On s’est récemment fait la réflexion avec la team : on parle peu, voire pas du tout, de jazz sur The ARTchemists. Regrettable oubli, que nous allons immédiatement compenser en évoquant le film Whiplash, qui ne fait pas que parler de jazz bien sûr, sinon cela aurait été trop simple.
Un tempo diabolique
« Whiplash », c’est initialement le titre d’un morceau du musicien Hank Levy, saxophoniste et compositeur de jazz américain qui s’est distingué par un net penchant pour les rythmiques infernales. Un défi pour tout batteur qui se respecte de tenir la cadence singulière du dit « Whiplash », et c’est d’ailleurs à ce tempo diabolique que va se frotter Andrew Neiman, jeune percussionniste qui rêve de devenir un grand à l’image de Charlie « The Bird » Parker ou Buddy Rick.
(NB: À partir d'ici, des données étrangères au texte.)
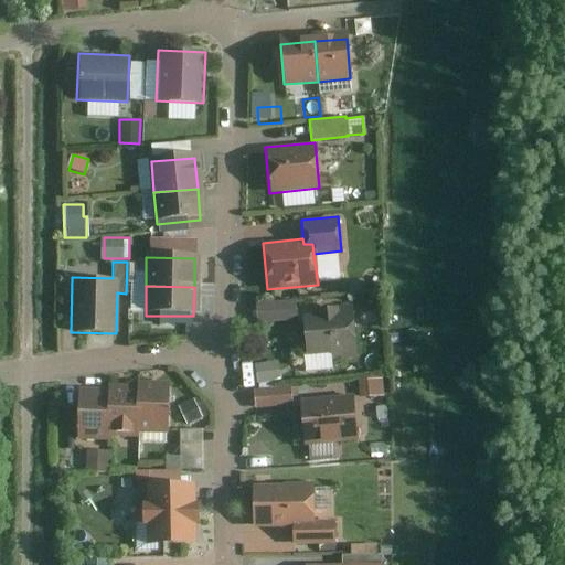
[(360,295),(361,312),(379,310),(376,294),(360,295)]
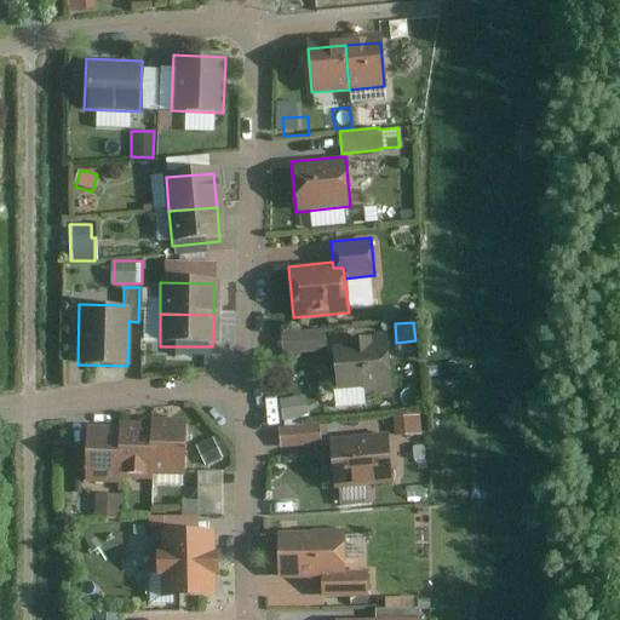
[(323,328),(279,333),(281,355),(325,351),(323,328)]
Et il est prêt à tout pour ça.
Y compris subir l’enseignement traumatique du très exigeant Terence Fletcher, chef d’orchestre renommé et professeur émérite du sélectif Shaffer Conservatory de New-York. Émérite et d’une brutalité incroyable avec ses étudiants, comme va le découvrir Neiman, à ses risques et périls. Car on ne ressort pas indemne des cours de Fletcher, tyran pédagogique doublé d’un pervers manipulateur au narcissisme exacerbé, qui insulte, humilie et frappe ses élèves, les monte les uns contre les autres, alterne douceur et agressivité afin de briser les égos tout en flattant le sien.
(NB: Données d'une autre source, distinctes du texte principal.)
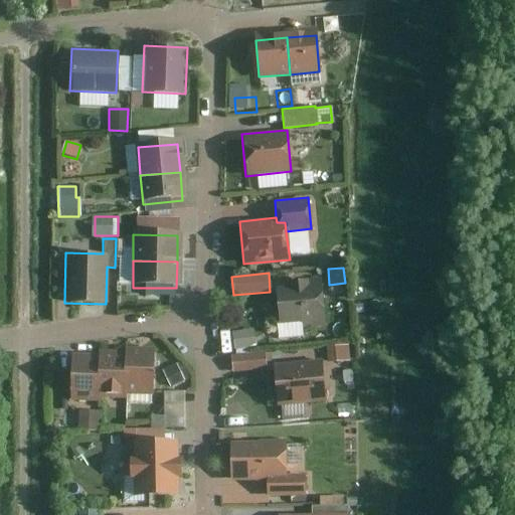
[(275,288),(278,324),(300,322),(301,328),(324,326),(320,278),(305,279),(306,280),(286,282),(287,287),(275,288)]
Fame : être artiste est une chose, le devenir en est une autre
« Marche ou crève »
À plus d’un titre, ce monstre évoque le sergent instructeur de Full Metal Jacket, sauf qu’il est là pour former des musiciens, pas des guerriers. Pourtant, dans l’esprit de Fletcher, le jazz est un combat auquel les médiocres n’ont pas à participer. Et pour lui, aucun n’a le feu sacré d’un Bird, feu sacré stimulé quand son mentor Buster Smith lui lança une cymbale en pleine tête. Les méthodes d’apprentissage de Fletcher s’enracinent dans cet exemple pour le moins ambigu : faut-il passer par la case «sévices» pour tirer le meilleur d’un apprenant, révéler le génie qui sommeille en lui ?
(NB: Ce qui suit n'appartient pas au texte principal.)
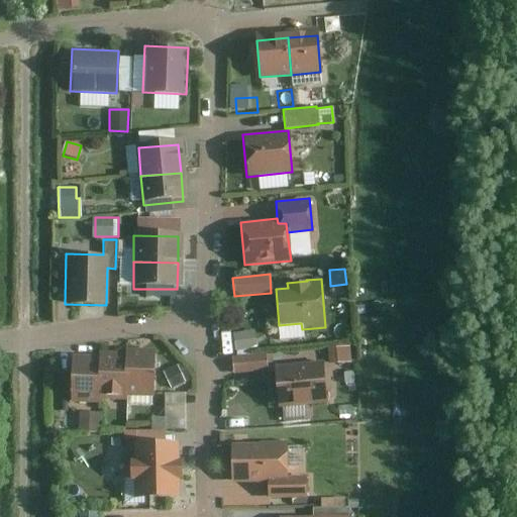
[(232,333),(234,350),(256,347),(253,330),(232,333)]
La question est clairement posée dans le film multiprimé d’un Damien Chazelle à qui l’on doit par ailleurs un certain La la Land; elle n’appelle pas de réponse sinon celle que se forgera le spectateur en assistant au chemin de croix du héros confronté à cette logique du « marche ou crève » qui en a brisé plus d’un avant. Une réponse forcément embarrassée par la conclusion de cette tragique success story, magnifiquement portée par Miles Teller dans le rôle de l’élève et J.K.Simmons dans le rôle du professeur.
Coup de fouet pédagogique
Car la chute de cette intrigue n’est pas sans rappeler les problématiques ancrées dans les romans d’initiation du XIXeme siècle : en suivant semblable formation, en répondant au degré d’exigence de son maître, quitte à mettre sa sécurité physique en péril, Andrew ne risque-t-il pas d’en devenir le double et de perpétuer une méthodologie proche de la torture mentale, sous le fallacieux prétexte de forger le futur du jazz en détectant les musiciens en devenir, en éradiquant ceux jugés trop faibles, en dressant ceux qui se distinguent par une once de talent ?
On s’interroge également sur la passivité des autres étudiants, le silence et des dirigeants de l’école et des parents. Les agissements de Fletcher sont acceptés par tous, sous prétexte qu’il est le meilleur dans une discipline par essence très dure. Mais être le meilleur autorise-t-il de se comporter en monstre, au risque de détruire mentalement et physiquement les jeunes dont on a la responsabilité ? Rappelons que « whiplash » veut dire « coup de fouet », ce qui résume parfaitement l’interrogation ancrée au cœur de ce film aussi magnifique que terrifiant.